When I schedule a meeting with clients, I send them an email with the
questions I’m going to ask them and what I need to learn from the meeting. As
a meeting attendee, I don’t want to be asked a question that someone knew they
were going to ask before the meeting. I want to hit that meeting with
_answers_ so I’m not having to say, “I’ll look into that and tell you at the
next meeting.”

------
vikasuy42
Check out [http://try-tempo.com/](http://try-tempo.com/)

A few friends and I built this to create more "maker time" for ourselves. It
helps you group your calendar events together for the day so that you get
longer stretches of time to be creative.

Would be honored if you gave it a try!

------
kristianc
I read Dan Pink's book "When" recently, and made a conscious effort to
schedule all of my meetings in what Pink calls admin time between 1 and 3 in
the afternoon. It's a win-win - I can go to the meetings having just been to
the gym, and my morning is freed up for making.

------
blablabla123
I've tried this at 2 companies, one was even my own startup. It seems like a
natural separation but in my experience it alienates the makers from the
business. Probably that's not an issue if you just work for the tech that is
in use. YMMV but if not, it's not the best idea.

------
droosevelt
This is definitely a great model to strive for.

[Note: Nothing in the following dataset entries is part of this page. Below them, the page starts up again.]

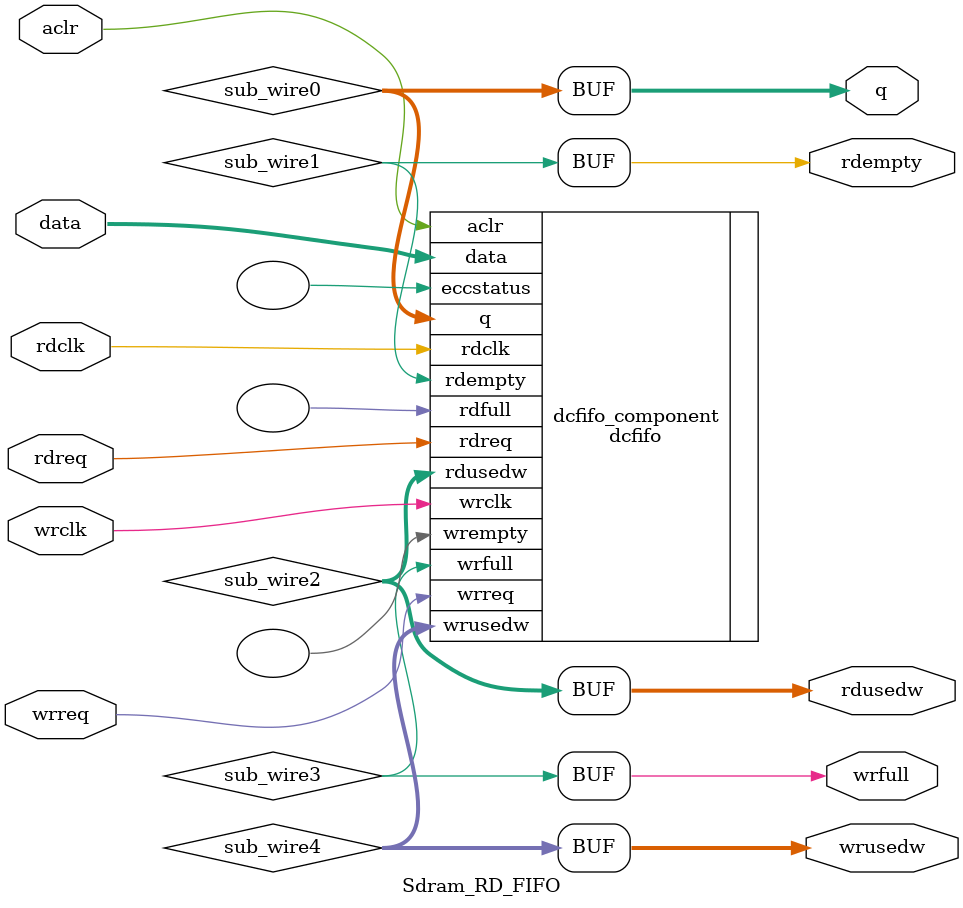
<source format=v>

`timescale 1 ps / 1 ps
// synopsys translate_on
module Sdram_RD_FIFO (
	aclr,
	data,
	rdclk,
	rdreq,
	wrclk,
	wrreq,
	q,
	rdempty,
	rdusedw,
	wrfull,
	wrusedw);

	input	  aclr;
	input	[15:0]  data;
	input	  rdclk;
	input	  rdreq;
	input	  wrclk;
	input	  wrreq;
	output	[15:0]  q;
	output	  rdempty;
	output	[8:0]  rdusedw;
	output	  wrfull;
	output	[8:0]  wrusedw;
`ifndef ALTERA_RESERVED_QIS
// synopsys translate_off
`endif
	tri0	  aclr;
`ifndef ALTERA_RESERVED_QIS
// synopsys translate_on
`endif

	wire [15:0] sub_wire0;
	wire  sub_wire1;
	wire [8:0] sub_wire2;
	wire  sub_wire3;
	wire [8:0] sub_wire4;
	wire [15:0] q = sub_wire0[15:0];
	wire  rdempty = sub_wire1;
	wire [8:0] rdusedw = sub_wire2[8:0];
	wire  wrfull = sub_wire3;
	wire [8:0] wrusedw = sub_wire4[8:0];

	dcfifo	dcfifo_component (
				.aclr (aclr),
				.data (data),
				.rdclk (rdclk),
				.rdreq (rdreq),
				.wrclk (wrclk),
				.wrreq (wrreq),
				.q (sub_wire0),
				.rdempty (sub_wire1),
				.rdusedw (sub_wire2),
				.wrfull (sub_wire3),
				.wrusedw (sub_wire4),
				.eccstatus (),
				.rdfull (),
				.wrempty ());
	defparam
		dcfifo_component.intended_device_family = "Cyclone V",
		dcfifo_component.lpm_hint = "RAM_BLOCK_TYPE=M10K",
		dcfifo_component.lpm_numwords = 512,
		dcfifo_component.lpm_showahead = "OFF",
		dcfifo_component.lpm_type = "dcfifo",
		dcfifo_component.lpm_width = 16,
		dcfifo_component.lpm_widthu = 9,
		dcfifo_component.overflow_checking = "ON",
		dcfifo_component.rdsync_delaypipe = 4,
		dcfifo_component.read_aclr_synch = "OFF",
		dcfifo_component.underflow_checking = "ON",
		dcfifo_component.use_eab = "ON",
		dcfifo_component.write_aclr_synch = "OFF",
		dcfifo_component.wrsync_delaypipe = 4;


endmodule

// ============================================================
// CNX file retrieval info
// ============================================================
// Retrieval info: PRIVATE: AlmostEmpty NUMERIC "0"
// Retrieval info: PRIVATE: AlmostEmptyThr NUMERIC "-1"
// Retrieval info: PRIVATE: AlmostFull NUMERIC "0"
// Retrieval info: PRIVATE: AlmostFullThr NUMERIC "-1"
// Retrieval info: PRIVATE: CLOCKS_ARE_SYNCHRONIZED NUMERIC "0"
// Retrieval info: PRIVATE: Clock NUMERIC "4"
// Retrieval info: PRIVATE: Depth NUMERIC "512"
// Retrieval info: PRIVATE: Empty NUMERIC "1"
// Retrieval info: PRIVATE: Full NUMERIC "1"
// Retrieval info: PRIVATE: INTENDED_DEVICE_FAMILY STRING "Cyclone V"
// Retrieval info: PRIVATE: LE_BasedFIFO NUMERIC "0"
// Retrieval info: PRIVATE: LegacyRREQ NUMERIC "1"
// Retrieval info: PRIVATE: MAX_DEPTH_BY_9 NUMERIC "0"
// Retrieval info: PRIVATE: OVERFLOW_CHECKING NUMERIC "0"
// Retrieval info: PRIVATE: Optimize NUMERIC "1"
// Retrieval info: PRIVATE: RAM_BLOCK_TYPE NUMERIC "2"
// Retrieval info: PRIVATE: SYNTH_WRAPPER_GEN_POSTFIX STRING "0"
// Retrieval info: PRIVATE: UNDERFLOW_CHECKING NUMERIC "0"
// Retrieval info: PRIVATE: UsedW NUMERIC "1"
// Retrieval info: PRIVATE: Width NUMERIC "16"
// Retrieval info: PRIVATE: dc_aclr NUMERIC "1"
// Retrieval info: PRIVATE: diff_widths NUMERIC "0"
// Retrieval info: PRIVATE: msb_usedw NUMERIC "0"
// Retrieval info: PRIVATE: output_width NUMERIC "16"
// Retrieval info: PRIVATE: rsEmpty NUMERIC "1"
// Retrieval info: PRIVATE: rsFull NUMERIC "0"
// Retrieval info: PRIVATE: rsUsedW NUMERIC "1"
// Retrieval info: PRIVATE: sc_aclr NUMERIC "0"
// Retrieval info: PRIVATE: sc_sclr NUMERIC "0"
// Retrieval info: PRIVATE: wsEmpty NUMERIC "0"
// Retrieval info: PRIVATE: wsFull NUMERIC "1"
// Retrieval info: PRIVATE: wsUsedW NUMERIC "1"
// Retrieval info: LIBRARY: altera_mf altera_mf.altera_mf_components.all
// Retrieval info: CONSTANT: INTENDED_DEVICE_FAMILY STRING "Cyclone V"
// Retrieval info: CONSTANT: LPM_HINT STRING "RAM_BLOCK_TYPE=M10K"
// Retrieval info: CONSTANT: LPM_NUMWORDS NUMERIC "512"
// Retrieval info: CONSTANT: LPM_SHOWAHEAD STRING "OFF"
// Retrieval info: CONSTANT: LPM_TYPE STRING "dcfifo"
// Retrieval info: CONSTANT: LPM_WIDTH NUMERIC "16"
// Retrieval info: CONSTANT: LPM_WIDTHU NUMERIC "9"
// Retrieval info: CONSTANT: OVERFLOW_CHECKING STRING "ON"
// Retrieval info: CONSTANT: RDSYNC_DELAYPIPE NUMERIC "4"
// Retrieval info: CONSTANT: READ_ACLR_SYNCH STRING "OFF"
// Retrieval info: CONSTANT: UNDERFLOW_CHECKING STRING "ON"
// Retrieval info: CONSTANT: USE_EAB STRING "ON"
// Retrieval info: CONSTANT: WRITE_ACLR_SYNCH STRING "OFF"
// Retrieval info: CONSTANT: WRSYNC_DELAYPIPE NUMERIC "4"
// Retrieval info: USED_PORT: aclr 0 0 0 0 INPUT GND "aclr"
// Retrieval info: USED_PORT: data 0 0 16 0 INPUT NODEFVAL "data[15..0]"
// Retrieval info: USED_PORT: q 0 0 16 0 OUTPUT NODEFVAL "q[15..0]"
// Retrieval info: USED_PORT: rdclk 0 0 0 0 INPUT NODEFVAL "rdclk"
// Retrieval info: USED_PORT: rdempty 0 0 0 0 OUTPUT NODEFVAL "rdempty"
// Retrieval info: USED_PORT: rdreq 0 0 0 0 INPUT NODEFVAL "rdreq"
// Retrieval info: USED_PORT: rdusedw 0 0 9 0 OUTPUT NODEFVAL "rdusedw[8..0]"
// Retrieval info: USED_PORT: wrclk 0 0 0 0 INPUT NODEFVAL "wrclk"
// Retrieval info: USED_PORT: wrfull 0 0 0 0 OUTPUT NODEFVAL "wrfull"
// Retrieval info: USED_PORT: wrreq 0 0 0 0 INPUT NODEFVAL "wrreq"
// Retrieval info: USED_PORT: wrusedw 0 0 9 0 OUTPUT NODEFVAL "wrusedw[8..0]"
// Retrieval info: CONNECT: @aclr 0 0 0 0 aclr 0 0 0 0
// Retrieval info: CONNECT: @data 0 0 16 0 data 0 0 16 0
// Retrieval info: CONNECT: @rdclk 0 0 0 0 rdclk 0 0 0 0
// Retrieval info: CONNECT: @rdreq 0 0 0 0 rdreq 0 0 0 0
// Retrieval info: CONNECT: @wrclk 0 0 0 0 wrclk 0 0 0 0
// Retrieval info: CONNECT: @wrreq 0 0 0 0 wrreq 0 0 0 0
// Retrieval info: CONNECT: q 0 0 16 0 @q 0 0 16 0
// Retrieval info: CONNECT: rdempty 0 0 0 0 @rdempty 0 0 0 0
// Retrieval info: CONNECT: rdusedw 0 0 9 0 @rdusedw 0 0 9 0
// Retrieval info: CONNECT: wrfull 0 0 0 0 @wrfull 0 0 0 0
// Retrieval info: CONNECT: wrusedw 0 0 9 0 @wrusedw 0 0 9 0
// Retrieval info: GEN_FILE: TYPE_NORMAL Sdram_RD_FIFO.v TRUE
// Retrieval info: GEN_FILE: TYPE_NORMAL Sdram_RD_FIFO.inc FALSE
// Retrieval info: GEN_FILE: TYPE_NORMAL Sdram_RD_FIFO.cmp FALSE
// Retrieval info: GEN_FILE: TYPE_NORMAL Sdram_RD_FIFO.bsf FALSE
// Retrieval info: GEN_FILE: TYPE_NORMAL Sdram_RD_FIFO_inst.v FALSE
// Retrieval info: GEN_FILE: TYPE_NORMAL Sdram_RD_FIFO_bb.v FALSE
// Retrieval info: GEN_FILE: TYPE_NORMAL Sdram_RD_FIFO_waveforms.html TRUE
// Retrieval info: GEN_FILE: TYPE_NORMAL Sdram_RD_FIFO_wave*.jpg FALSE

</source>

Whenever coworkers try to schedule unnecessary meetings w/ me I send this -
[https://shoulditbeameeting.com/#/](https://shoulditbeameeting.com/#/)

------
kyleblarson
A context switch costs many IQ points and it takes at least an hour to get
them back.

------
nkozyra
This is my number one reason for working at nights outside of normal working
hours.

------
Cofike
This was a major problem at my last company. There were days where meetings
weren't an issue but the support channel we had to monitor was. Ugh

------
Fzzr
I regularly send this to people where ever I work. Never stops being relevant.